** Task requirements **
(a) Rewrite the paragraph beginning "The exosomes and membrane particles are extremely small" from the interview on exosome isolation as a short bulleted list that keeps its main facts.
(b) Summarize the interview on exosome isolation in two sentences.
(c) Write a continuation of the interview on exosome isolation, starting right after its final line.

** Text under study **
+++++

Exosome isolation using ultracentrifugation

An interview with Dr Karina Serban, Assistant Professor of Medicine, National Jewish Health, conducted by April Cashin-Garbutt, MA (Cantab)

How important is exosome isolation in your research?

In the outpatient clinic and in the laboratory our current research studies aim at understanding the mechanisms of release and clearance and the biological functions of exosomes and membrane particles in the plasma of individuals who develop emphysema, a form of chronic obstructive pulmonary disease characterized by enlargement of airspaces and loss of alveoli.

Emphysema

Image credit: Shutterstock

Soluble components within the cigarette smoke (CS) initially inhaled and then absorbed into the circulation are the most common injury that leads to emphysema and COPD. We have showed that acute exposure to CS is sufficient to stimulate the release of exosomes and membrane particles from lung endothelial cells with highly pro-inflammatory potential based on their cargo analysis: pro-coagulant and pro-inflammatory surface membrane molecules, bioactive lipids, and miRNAs.

The exosomes and membrane particles are extremely small, nanometer in size, circulating particles released within the bloodstream by structural, endothelial cells or circulating cells, like leukocytes or platelets. We have isolated exosomes and membrane particles using differential ultracentrifugation. This method allowed us to pellet the exosomes and membrane particles based on their density, to achieve complete separation from the fluid phase, and to resuspend the pellet in various buffer required for downstream quantitative (flow cytometry counting), qualitative (membrane proteins, lipids, miRNAs), and functional studies (uptake by macrophages).

Since not all smokers develop emphysema we believe that exosomes abundance in the blood of active smokers will allow us to identify the individuals at risk for lung function decline, frequent infectious exacerbations, and frequent systemic comorbidities associated with cigarette smoking and COPD (e.g. arterial and venous thrombotic events, cachexia, or lung cancer).

Besides their role in the diagnosis of smokers at risk, exosomes may account for the paracrine and epigenetic signalling associated with the cargo they may carry, e.g. bioactive lipids (e.g. ceramides), surface membrane receptors and signalling molecules (e.g. phosphatidylserine), or miRNAs (e.g. -125a, -126, and -191).

Traditionally, what methods have been used for the isolation of exosomes and other extracellular vesicles (EVs)?

+++++

Dataset entries
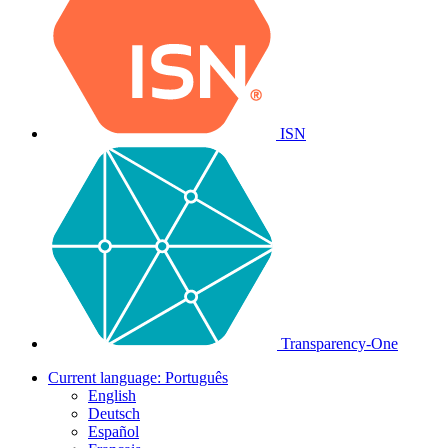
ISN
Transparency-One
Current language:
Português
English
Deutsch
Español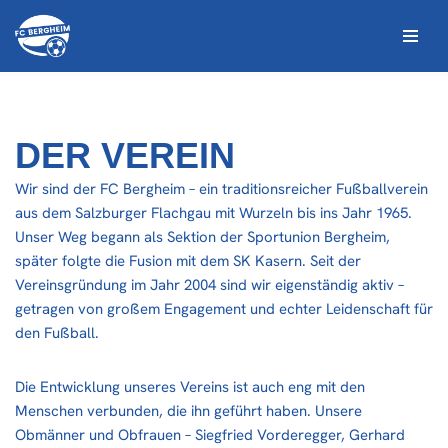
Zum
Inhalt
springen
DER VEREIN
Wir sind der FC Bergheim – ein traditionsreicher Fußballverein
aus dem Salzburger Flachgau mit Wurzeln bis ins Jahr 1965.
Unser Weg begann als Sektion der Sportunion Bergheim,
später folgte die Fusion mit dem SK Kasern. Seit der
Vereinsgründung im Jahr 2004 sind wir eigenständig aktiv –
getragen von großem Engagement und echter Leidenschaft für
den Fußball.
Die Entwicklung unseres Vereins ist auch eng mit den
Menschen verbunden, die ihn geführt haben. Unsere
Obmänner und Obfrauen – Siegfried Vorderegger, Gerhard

+++++

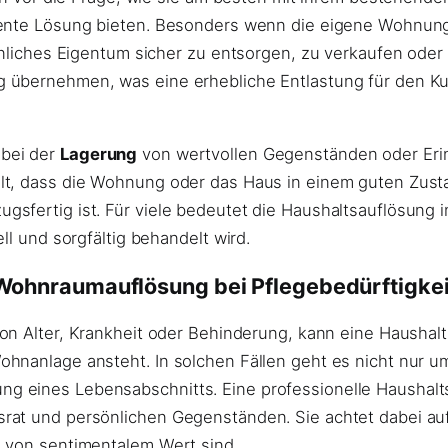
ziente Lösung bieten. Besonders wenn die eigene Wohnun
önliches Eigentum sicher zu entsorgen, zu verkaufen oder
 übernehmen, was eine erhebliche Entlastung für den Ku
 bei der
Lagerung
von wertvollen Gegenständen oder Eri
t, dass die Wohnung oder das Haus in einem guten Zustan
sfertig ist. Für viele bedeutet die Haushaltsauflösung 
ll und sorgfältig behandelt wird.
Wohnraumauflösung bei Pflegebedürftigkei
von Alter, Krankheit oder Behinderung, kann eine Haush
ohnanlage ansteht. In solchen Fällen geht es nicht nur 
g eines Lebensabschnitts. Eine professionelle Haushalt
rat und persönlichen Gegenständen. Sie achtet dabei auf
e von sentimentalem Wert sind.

+++++

** Expected outputs **
(a)
- Exosomes and membrane particles are nanometer-sized particles circulating in the bloodstream.
- They are released by structural, endothelial cells or by circulating cells such as leukocytes or platelets.
- The researchers isolated them using differential ultracentrifugation, which pelleted them by density and completely separated them from the fluid phase.
- The pellet could be resuspended in the buffers needed for downstream studies:
  - quantitative (flow cytometry counting)
  - qualitative (membrane proteins, lipids, miRNAs)
  - functional (uptake by macrophages)

(b) Dr Karina Serban of National Jewish Health describes research on the release, clearance and biological functions of exosomes and membrane particles in the plasma of people who develop emphysema. Her group has shown that acute cigarette smoke exposure stimulates their release from lung endothelial cells, isolates them by differential ultracentrifugation, and believes their abundance in smokers' blood may identify those at risk of lung function decline, exacerbations and related comorbidities.

(c)
Over the last fifteen years methods to enrich for a pure extracellular vesicles population have been under careful scrutiny in an attempt to standardize the nomenclature, the isolation and analysis methods.

Following the International Society for Extracellular Vesicles position statement we use the following nomenclature of EVs populations we isolated in our laboratory from human samples (e.g. blood, BAL fluid) or cell culture supernatants (primary human epithelial and endothelial cells, human macrophages). Exosomes were defined as particles ranging from 30-150nm, the remaining of the EVs were membrane particles (200nm – 1μm) and apoptotic bodies (3-5μm).

Several methods including filtration and immunoaffinity isolation have been used since 1970s. The ultracentrifugation method for separation of small size particles has been introduced in the mid 20th century when it was used to isolate enveloped viruses.

Larger EVs (microparticles and apoptotic bodies) are pelleted at low-speed centrifugation forces in the 10,000 – 20,000 X g range. Smaller EVs, including exosomes require high-speed forces (100,000 – 200,000 X g).

Due to concerns of EVs aggregation and protein- or lipid-aggregates “contamination” during high-speed ultracentrifugation several protocols recommend PBS washing step and sucrose density gradients for efficient separation of the exosomes from the protein- or lipid-aggregates.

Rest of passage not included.